*** TASK INPUT ***
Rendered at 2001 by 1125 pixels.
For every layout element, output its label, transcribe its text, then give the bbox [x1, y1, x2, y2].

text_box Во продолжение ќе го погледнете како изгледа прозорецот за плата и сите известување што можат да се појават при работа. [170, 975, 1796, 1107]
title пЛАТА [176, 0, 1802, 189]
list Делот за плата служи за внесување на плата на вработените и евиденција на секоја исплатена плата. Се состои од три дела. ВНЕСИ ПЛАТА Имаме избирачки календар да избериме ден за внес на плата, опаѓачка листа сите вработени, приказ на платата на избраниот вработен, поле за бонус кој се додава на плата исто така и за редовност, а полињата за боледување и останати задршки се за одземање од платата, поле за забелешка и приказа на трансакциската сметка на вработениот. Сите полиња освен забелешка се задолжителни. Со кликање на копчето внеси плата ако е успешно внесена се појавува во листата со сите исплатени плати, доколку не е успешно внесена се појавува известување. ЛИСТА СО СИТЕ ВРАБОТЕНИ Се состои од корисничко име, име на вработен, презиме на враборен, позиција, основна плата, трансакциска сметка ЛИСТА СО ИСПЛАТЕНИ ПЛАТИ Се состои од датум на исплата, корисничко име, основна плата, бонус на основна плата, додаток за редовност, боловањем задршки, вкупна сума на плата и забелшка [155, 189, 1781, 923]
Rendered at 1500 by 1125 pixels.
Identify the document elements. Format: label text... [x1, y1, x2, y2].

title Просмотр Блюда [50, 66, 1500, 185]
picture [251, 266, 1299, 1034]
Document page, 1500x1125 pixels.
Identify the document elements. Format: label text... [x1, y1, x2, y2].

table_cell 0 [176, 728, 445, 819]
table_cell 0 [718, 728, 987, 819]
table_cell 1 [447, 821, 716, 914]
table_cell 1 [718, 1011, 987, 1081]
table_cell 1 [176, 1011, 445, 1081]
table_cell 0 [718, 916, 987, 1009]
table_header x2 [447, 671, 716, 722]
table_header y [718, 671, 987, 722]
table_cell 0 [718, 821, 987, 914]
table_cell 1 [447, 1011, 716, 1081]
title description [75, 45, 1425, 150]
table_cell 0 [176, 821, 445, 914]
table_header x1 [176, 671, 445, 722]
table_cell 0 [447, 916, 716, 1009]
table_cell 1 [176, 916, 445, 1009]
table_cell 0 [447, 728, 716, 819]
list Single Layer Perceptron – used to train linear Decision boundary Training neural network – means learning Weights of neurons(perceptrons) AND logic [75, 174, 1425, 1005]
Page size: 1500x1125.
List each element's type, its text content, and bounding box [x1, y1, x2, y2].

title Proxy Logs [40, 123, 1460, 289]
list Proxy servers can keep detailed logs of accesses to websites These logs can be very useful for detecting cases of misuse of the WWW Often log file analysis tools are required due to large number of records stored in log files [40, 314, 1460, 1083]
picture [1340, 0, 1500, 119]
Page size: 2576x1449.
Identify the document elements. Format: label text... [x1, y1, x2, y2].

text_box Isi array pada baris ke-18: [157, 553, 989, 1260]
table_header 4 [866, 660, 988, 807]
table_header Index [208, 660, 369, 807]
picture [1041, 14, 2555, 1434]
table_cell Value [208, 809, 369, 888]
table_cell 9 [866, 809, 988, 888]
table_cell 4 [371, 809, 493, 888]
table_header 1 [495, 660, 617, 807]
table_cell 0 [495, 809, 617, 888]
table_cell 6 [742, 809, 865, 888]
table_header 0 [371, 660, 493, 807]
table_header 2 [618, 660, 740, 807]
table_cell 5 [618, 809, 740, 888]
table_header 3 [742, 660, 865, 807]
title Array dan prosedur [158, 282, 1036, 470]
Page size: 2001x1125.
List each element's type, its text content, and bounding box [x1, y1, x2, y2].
***
Print the data in full. Match it exactly.

SOLVED PROBLEM
Rendered at 2001 by 1125 pixels.
For every layout element, output its label, transcribe its text, then give the bbox [x1, y1, x2, y2].

text_box Во продолжение ќе го погледнете како изгледа прозорецот за плата и сите известување што можат да се појават при работа. [170, 975, 1796, 1107]
title пЛАТА [176, 0, 1802, 189]
list Делот за плата служи за внесување на плата на вработените и евиденција на секоја исплатена плата. Се состои од три дела. ВНЕСИ ПЛАТА Имаме избирачки календар да избериме ден за внес на плата, опаѓачка листа сите вработени, приказ на платата на избраниот вработен, поле за бонус кој се додава на плата исто така и за редовност, а полињата за боледување и останати задршки се за одземање од платата, поле за забелешка и приказа на трансакциската сметка на вработениот. Сите полиња освен забелешка се задолжителни. Со кликање на копчето внеси плата ако е успешно внесена се појавува во листата со сите исплатени плати, доколку не е успешно внесена се појавува известување. ЛИСТА СО СИТЕ ВРАБОТЕНИ Се состои од корисничко име, име на вработен, презиме на враборен, позиција, основна плата, трансакциска сметка ЛИСТА СО ИСПЛАТЕНИ ПЛАТИ Се состои од датум на исплата, корисничко име, основна плата, бонус на основна плата, додаток за редовност, боловањем задршки, вкупна сума на плата и забелшка [155, 189, 1781, 923]
Rendered at 1500 by 1125 pixels.
Identify the document elements. Format: label text... [x1, y1, x2, y2].

title Просмотр Блюда [50, 66, 1500, 185]
picture [251, 266, 1299, 1034]
Document page, 1500x1125 pixels.
Identify the document elements. Format: label text... [x1, y1, x2, y2].

table_cell 0 [176, 728, 445, 819]
table_cell 0 [718, 728, 987, 819]
table_cell 1 [447, 821, 716, 914]
table_cell 1 [718, 1011, 987, 1081]
table_cell 1 [176, 1011, 445, 1081]
table_cell 0 [718, 916, 987, 1009]
table_header x2 [447, 671, 716, 722]
table_header y [718, 671, 987, 722]
table_cell 0 [718, 821, 987, 914]
table_cell 1 [447, 1011, 716, 1081]
title description [75, 45, 1425, 150]
table_cell 0 [176, 821, 445, 914]
table_header x1 [176, 671, 445, 722]
table_cell 0 [447, 916, 716, 1009]
table_cell 1 [176, 916, 445, 1009]
table_cell 0 [447, 728, 716, 819]
list Single Layer Perceptron – used to train linear Decision boundary Training neural network – means learning Weights of neurons(perceptrons) AND logic [75, 174, 1425, 1005]
Page size: 1500x1125.
List each element's type, its text content, and bounding box [x1, y1, x2, y2].

title Proxy Logs [40, 123, 1460, 289]
list Proxy servers can keep detailed logs of accesses to websites These logs can be very useful for detecting cases of misuse of the WWW Often log file analysis tools are required due to large number of records stored in log files [40, 314, 1460, 1083]
picture [1340, 0, 1500, 119]
Page size: 2576x1449.
Identify the document elements. Format: label text... [x1, y1, x2, y2].

text_box Isi array pada baris ke-18: [157, 553, 989, 1260]
table_header 4 [866, 660, 988, 807]
table_header Index [208, 660, 369, 807]
picture [1041, 14, 2555, 1434]
table_cell Value [208, 809, 369, 888]
table_cell 9 [866, 809, 988, 888]
table_cell 4 [371, 809, 493, 888]
table_header 1 [495, 660, 617, 807]
table_cell 0 [495, 809, 617, 888]
table_cell 6 [742, 809, 865, 888]
table_header 0 [371, 660, 493, 807]
table_header 2 [618, 660, 740, 807]
table_cell 5 [618, 809, 740, 888]
table_header 3 [742, 660, 865, 807]
title Array dan prosedur [158, 282, 1036, 470]
Page size: 2001x1125.
List each element's type, its text content, and bounding box [x1, y1, x2, y2].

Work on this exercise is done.